• **Задание**
Перепечатайте без изменений фрагмент исходного текста, начиная со слов «Отлично сказал! Как» и далее вплоть до слов «не водой разливать!».

:: Исходный текст ::

Отлично сказал! Как припечатал. И главное – в самую суть попал! Я тут же стал рассказывать Леониду Ивановичу о том, как у нас проходили семинарские занятия на двухгодичных курсах по этике и эстетике при Доме актёра. Занятия были дневными и велись только для творческих работников, в крайнем случае – культпросветчиков. Так вот, многие спорные и очень сложные темы (происхождение искусства, мера условности, синтез искусств и т. д.) обсуждались хотя и горячо, но, в шутку говоря, «пар не шёл»! А вот два занятия на тему «Национальное и интернациональное в литературе и искусстве» вызвали такой накал, что преподавателю, кандидату философских наук, доценту нашего университета, пришлось нас чуть ли не водой разливать!
«Да, это не просто больной вопрос – больнейший! Родной язык – душа поэзии, её суть. Помнишь, как писал Михаил Луконин, «писать стихи по-эсперанто не будут люди никогда»?!!» – Я добавил, что стихи всё же такие есть, но сугубо экспериментальные и учебные.
«А кто ещё двуязычен в украинской литературе?» – спросил меня Хаустов. Я добавил имена Александра Ильченко и порассказал о том, как у него был в Киеве в гостях и советовался с ним о своей поэме в честь Сечи Запорожской. Назвал и Марко Вовчок. Мы сошлись на том, что двуязычными называть тех литераторов, кто по-русски только деловые документы пишут, нельзя. Речь должна идти только о творчестве!
«Вот Садриддин Айни писал и по-таджикски, и по-узбекски!» – напомнил Леонид Иванович. «В двуязычной Бухаре это и сейчас не редкость. Я вот вёл дипломную работу о литературной критике и у таджика, и у узбека из Бухары. Они были однокурсниками, говоря на своих языках, друг друга в целом понимали, но разве мы вправе говорить о них как о деятелях двуязычных культур! Литературный же уровень обоих был таким, что, как мне думается, Леонид Иванович, их потолок творческого роста – областная газета!»

:::
:: Входные данные ::

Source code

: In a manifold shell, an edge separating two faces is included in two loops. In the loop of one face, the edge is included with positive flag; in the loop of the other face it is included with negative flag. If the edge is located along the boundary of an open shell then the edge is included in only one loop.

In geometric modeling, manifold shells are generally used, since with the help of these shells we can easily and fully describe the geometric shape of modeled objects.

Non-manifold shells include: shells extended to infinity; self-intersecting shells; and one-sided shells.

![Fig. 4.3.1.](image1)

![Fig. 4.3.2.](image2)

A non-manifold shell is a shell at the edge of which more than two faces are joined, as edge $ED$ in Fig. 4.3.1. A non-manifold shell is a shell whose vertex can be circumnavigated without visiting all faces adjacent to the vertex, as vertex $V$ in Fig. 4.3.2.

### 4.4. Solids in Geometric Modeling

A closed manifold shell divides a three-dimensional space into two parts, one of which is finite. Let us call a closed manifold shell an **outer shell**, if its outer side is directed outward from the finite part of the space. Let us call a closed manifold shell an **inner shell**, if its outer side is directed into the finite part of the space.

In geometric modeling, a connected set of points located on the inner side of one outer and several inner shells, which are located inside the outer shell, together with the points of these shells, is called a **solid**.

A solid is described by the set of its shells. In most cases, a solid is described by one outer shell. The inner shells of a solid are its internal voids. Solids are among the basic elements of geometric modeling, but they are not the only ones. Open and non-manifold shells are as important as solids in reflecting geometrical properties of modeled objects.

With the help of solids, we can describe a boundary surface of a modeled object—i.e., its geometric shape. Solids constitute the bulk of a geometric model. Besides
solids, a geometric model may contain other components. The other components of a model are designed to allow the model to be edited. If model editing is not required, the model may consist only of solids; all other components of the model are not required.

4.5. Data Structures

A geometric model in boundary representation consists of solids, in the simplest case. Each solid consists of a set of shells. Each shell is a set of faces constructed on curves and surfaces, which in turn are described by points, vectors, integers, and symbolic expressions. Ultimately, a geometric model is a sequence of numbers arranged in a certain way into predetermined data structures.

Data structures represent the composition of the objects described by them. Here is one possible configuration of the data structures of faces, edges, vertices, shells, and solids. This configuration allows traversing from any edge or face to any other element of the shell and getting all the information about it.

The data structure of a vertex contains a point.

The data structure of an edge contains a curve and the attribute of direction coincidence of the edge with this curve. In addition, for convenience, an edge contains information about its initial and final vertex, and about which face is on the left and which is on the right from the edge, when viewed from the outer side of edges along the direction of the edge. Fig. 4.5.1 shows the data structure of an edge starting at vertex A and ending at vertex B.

:::

• **Поле ответа**
Отлично сказал! Как припечатал. И главное – в самую суть попал! Я тут же стал рассказывать Леониду Ивановичу о том, как у нас проходили семинарские занятия на двухгодичных курсах по этике и эстетике при Доме актёра. Занятия были дневными и велись только для творческих работников, в крайнем случае – культпросветчиков. Так вот, многие спорные и очень сложные темы (происхождение искусства, мера условности, синтез искусств и т. д.) обсуждались хотя и горячо, но, в шутку говоря, «пар не шёл»! А вот два занятия на тему «Национальное и интернациональное в литературе и искусстве» вызвали такой накал, что преподавателю, кандидату философских наук, доценту нашего университета, пришлось нас чуть ли не водой разливать!